**Consigne 1**: Dans le passage sur la lecture et la narration, expliquez par quels moyens le destinataire peut désormais s'impliquer davantage.
**Consigne 2**: Recopiez fidèlement le passage sur la lecture et la narration, en commençant aux mots « 3Je veux parler » et en vous arrêtant après « toute détermination ? ».

━━━━━ Bloc de texte

3Je veux parler non pas de ce qui fait sens dans le texte mais du sens du texte, du point d’origine (l’auteur, le narrateur) jusqu’à son destinataire (le lecteur). Ne dit-on pas que la lecture « transporte », étant entendu qu’il est des livres qui n’acheminent nulle part. Certains bateaux ne sont pas faits pour nous.
4Si la littérature, ainsi d’ailleurs que la critique (peut-être surtout la critique) ont longtemps travaillé à édifier un statut pour un auteur ·· maître du texte », certains auteurs ont vu la nécessité de substituer le langage à celui qui en était jusque-là le propriétaire, d’autres nous ont dit de lire leur texte à notre guise. L’essence de la littérature serait-il ainsi d’échapper à toute détermination ?
5Fausses communications, labyrinthes, chausse-trapes, ouvertures, fonctions consécutives, alternatives, « sentiers qui bifurquent » ou « destins croisés », une nouvelle narration propose maintenant de combiner plusieurs itinéraires de lecture, de donner au texte une forme plurielle et d’ouvrir un champ de possibles à son destinataire. Celui-ci peut maintenant s’impliquer davantage dans le processus d’écriture par l’intermédiaire de machines à générer du texte (rapport productif) ou choisir des parcours à l’intérieur d’une fiction par un procédé de narration qui le mette en jeu (récit combinatoire et interactif).

━━━━━━━━━━
━━━━━ Données affichées

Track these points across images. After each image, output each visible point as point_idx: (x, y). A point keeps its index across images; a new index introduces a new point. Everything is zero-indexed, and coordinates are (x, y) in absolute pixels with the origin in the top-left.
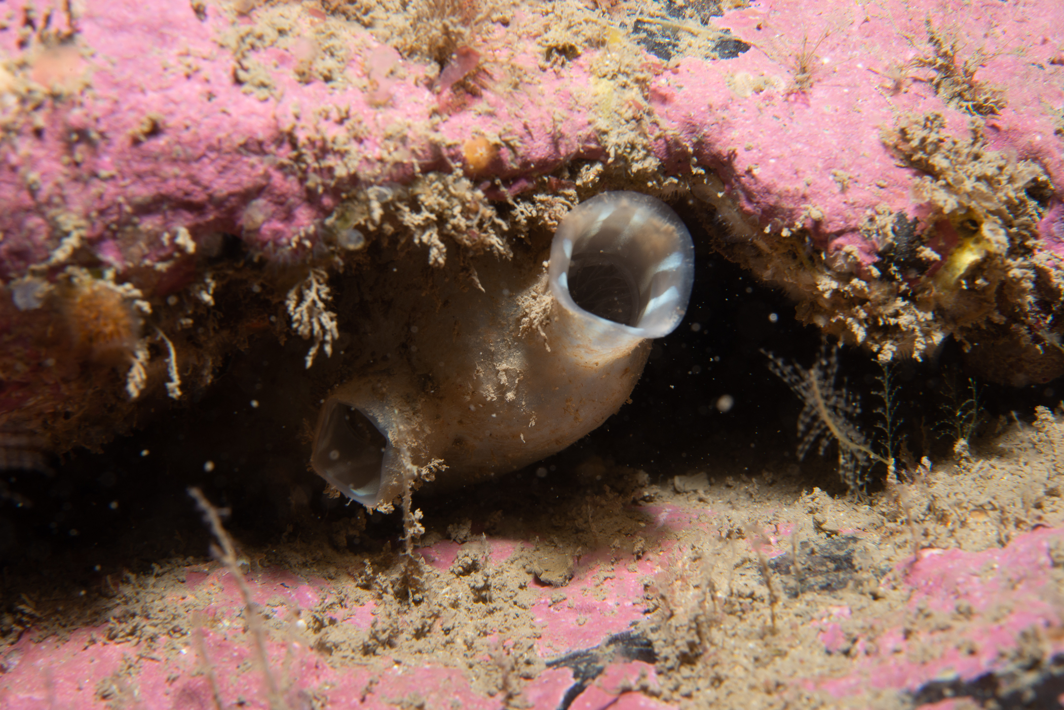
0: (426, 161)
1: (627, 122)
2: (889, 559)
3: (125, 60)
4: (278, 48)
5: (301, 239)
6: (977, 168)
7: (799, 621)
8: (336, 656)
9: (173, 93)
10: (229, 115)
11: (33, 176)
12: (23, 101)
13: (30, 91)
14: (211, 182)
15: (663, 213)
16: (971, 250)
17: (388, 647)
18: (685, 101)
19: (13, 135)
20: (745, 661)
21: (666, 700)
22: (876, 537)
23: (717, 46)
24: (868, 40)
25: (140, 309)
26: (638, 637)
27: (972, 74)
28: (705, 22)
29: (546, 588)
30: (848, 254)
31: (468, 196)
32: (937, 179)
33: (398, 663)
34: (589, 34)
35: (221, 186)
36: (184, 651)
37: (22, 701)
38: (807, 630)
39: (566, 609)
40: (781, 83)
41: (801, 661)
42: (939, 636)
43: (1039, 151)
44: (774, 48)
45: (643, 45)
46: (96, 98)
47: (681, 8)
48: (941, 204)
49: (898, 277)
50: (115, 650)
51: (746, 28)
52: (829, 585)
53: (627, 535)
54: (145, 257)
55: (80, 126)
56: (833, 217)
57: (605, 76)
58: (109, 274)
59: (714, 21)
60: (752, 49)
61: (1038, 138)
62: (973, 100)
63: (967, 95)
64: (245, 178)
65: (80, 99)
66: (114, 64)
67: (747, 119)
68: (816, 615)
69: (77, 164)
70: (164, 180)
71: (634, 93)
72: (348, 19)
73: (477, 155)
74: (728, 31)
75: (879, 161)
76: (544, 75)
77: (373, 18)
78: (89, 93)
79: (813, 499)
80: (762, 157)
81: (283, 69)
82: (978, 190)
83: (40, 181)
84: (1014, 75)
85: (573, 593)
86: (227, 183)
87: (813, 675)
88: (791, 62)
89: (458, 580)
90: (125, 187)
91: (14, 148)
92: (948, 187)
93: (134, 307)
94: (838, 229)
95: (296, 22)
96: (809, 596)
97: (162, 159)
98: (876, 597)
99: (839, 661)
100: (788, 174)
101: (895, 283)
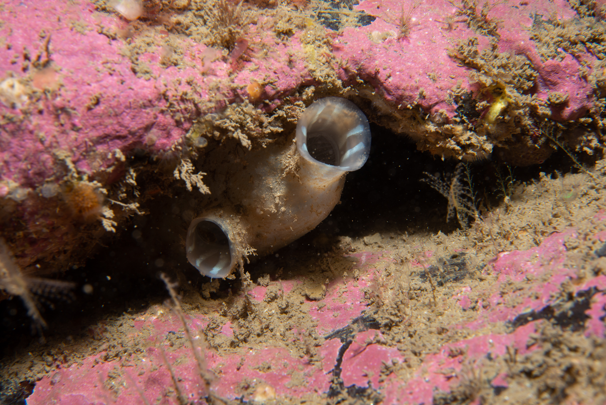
0: (231, 98)
1: (324, 64)
2: (483, 261)
3: (77, 70)
4: (149, 52)
5: (176, 146)
6: (497, 62)
7: (446, 297)
8: (220, 350)
9: (104, 83)
10: (133, 89)
11: (42, 134)
12: (31, 98)
13: (34, 92)
14: (128, 124)
15: (348, 106)
16: (500, 103)
17: (244, 343)
18: (350, 50)
19: (29, 115)
20: (424, 321)
21: (390, 346)
22: (474, 251)
23: (360, 20)
24: (432, 6)
25: (102, 193)
26: (368, 317)
27: (486, 16)
28: (351, 9)
29: (314, 302)
30: (442, 114)
31: (254, 112)
32: (480, 71)
33: (251, 349)
34: (297, 23)
35: (134, 126)
36: (144, 360)
37: (67, 397)
38: (451, 300)
39: (327, 310)
40: (395, 34)
41: (452, 316)
42: (518, 293)
43: (524, 49)
44: (388, 17)
45: (324, 25)
46: (66, 91)
47: (338, 3)
48: (484, 82)
49: (467, 121)
50: (109, 365)
51: (372, 9)
52: (457, 277)
53: (348, 269)
54: (101, 166)
55: (62, 106)
56: (432, 97)
57: (309, 43)
58: (85, 177)
59: (355, 7)
60: (377, 19)
61: (522, 43)
62: (488, 29)
63: (485, 27)
64: (145, 120)
65: (59, 92)
66: (72, 73)
67: (381, 54)
68: (454, 293)
69: (62, 125)
70: (106, 127)
71: (325, 49)
72: (179, 33)
73: (255, 91)
74: (363, 11)
75: (449, 66)
76: (278, 46)
77: (191, 31)
78: (63, 89)
79: (438, 237)
80: (392, 72)
81: (154, 63)
82: (500, 73)
83: (45, 137)
84: (505, 13)
85: (328, 302)
86: (136, 124)
87: (459, 322)
88: (398, 22)
89: (269, 305)
90: (87, 133)
91: (30, 122)
92: (486, 73)
93: (99, 192)
94: (435, 102)
95: (154, 38)
96: (449, 284)
97: (103, 117)
98: (481, 280)
99: (470, 313)
100: (406, 78)
101: (465, 124)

━━━━━━━━━━

**Réponse finale 1**: Le destinataire peut s'impliquer de deux façons. Il peut participer au processus d'écriture par l'intermédiaire de machines à générer du texte, ce qui constitue un rapport productif. Il peut aussi choisir des parcours à l'intérieur d'une fiction, grâce à un procédé de narration qui le met en jeu, ce qui donne un récit combinatoire et interactif.

**Réponse finale 2**:
3Je veux parler non pas de ce qui fait sens dans le texte mais du sens du texte, du point d’origine (l’auteur, le narrateur) jusqu’à son destinataire (le lecteur). Ne dit-on pas que la lecture « transporte », étant entendu qu’il est des livres qui n’acheminent nulle part. Certains bateaux ne sont pas faits pour nous.
4Si la littérature, ainsi d’ailleurs que la critique (peut-être surtout la critique) ont longtemps travaillé à édifier un statut pour un auteur ·· maître du texte », certains auteurs ont vu la nécessité de substituer le langage à celui qui en était jusque-là le propriétaire, d’autres nous ont dit de lire leur texte à notre guise. L’essence de la littérature serait-il ainsi d’échapper à toute détermination ?